The £8bn-a-year market has traditionally been dominated by Barclays, Lloyds Banking Group, HSBC and RBS, who control 75% of accounts.
Now some smaller providers have widened the elements of competition.
Some of the latest current account deals include interest payments of up to 5% for customers that stay in credit and cashback on utility bills and shopping.
Kevin Mountford, of Moneysupermarket.com, told Radio 5 live's consumer team: "There has always been a perception that the current account is a valuable asset because clearly then the banks have our transactional data.
"But what we have seen with the start of the [seven-day] current account switching service, is greater awareness and a political agenda to bring in more competition.
"I think the big four banks have now realised they can no longer rest on their laurels. Ultimately we as consumers are going to get more choice and that can only be a good thing."
Perks
Data from market analysts TNS Global shows that last year, twice as many customers moved their current account to Santander than to its nearest rival, Halifax.

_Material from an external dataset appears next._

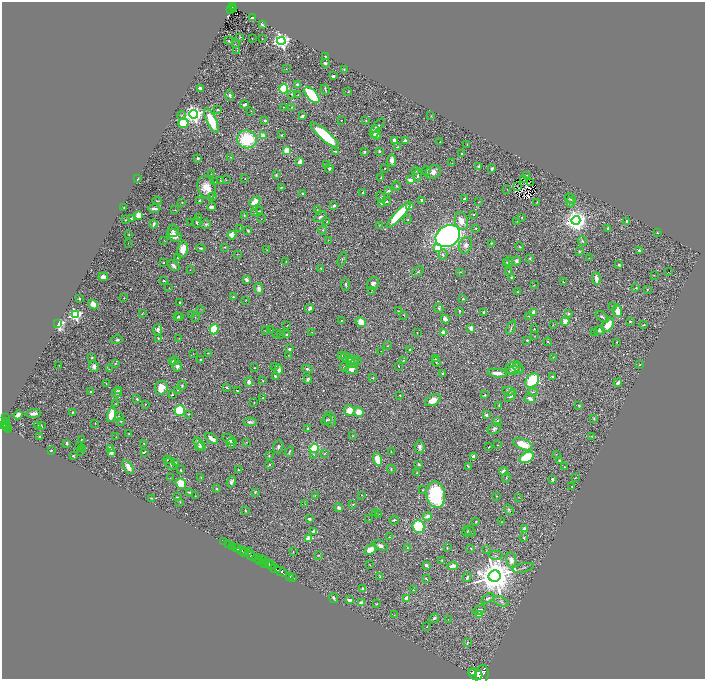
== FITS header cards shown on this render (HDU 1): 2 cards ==
NAXIS1  =                 1406
NAXIS2  =                 1353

Santander's 123 account has a £2 monthly fee and offers 3% interest on balances of up to £20,000, plus cashback on household and utility bills and home insurance premiums.
Similarly, Nationwide's Flex Direct Current Account which launched 15 months ago, offers an introductory rate of 5% on balances up to £2,500. The building society attracted 339,000 new customers in the nine months to December.
In comparison, the highest paying cash Individual Savings Account (Isa) currently on the market, Skipton Building Society's Limited Edition Cash Isa, pays 1.6% interest.
Now there are signs the big four banks are starting to bite back. Barclays, which saw its overall share of the current account market fall by 2% last year, is launching its new online "Blue Rewards" account this week.
This offers customers £180 a year and a series of cashback payments on Barclays' mortgage and home insurance, and on purchases at some High Street stores.
In return, every month customers must pay a £3 flat fee and deposit a minimum of £800. They must also have at least two direct debits linked to Blue Rewards.
Analysts say this change of direction by Barclays is a sign of the ferocious competition now underway.
An investigation last year by the watchdog, the Competition and Markets Authority, found overall levels of current account switching remained low. Consumer groups blame apathy and lack of transparency over charges.
Marks and Spencer is one of the newer entrants to High Street banking. It has also launched a paid-for current account offering loyalty points on in-store shopping and £100 "welcome" voucher for new customers.
Paul Stokes, head of products at M&S Bank, dismissed claims that these deals were being run at a loss by providers, to help them sell more lucrative banking products such as credit cards and loans.
"I don't think loss leaders or cross subsidising products is helpful for the longer term for the industry," he said. "It is important to us that [the account] makes a contribution, and it does do that."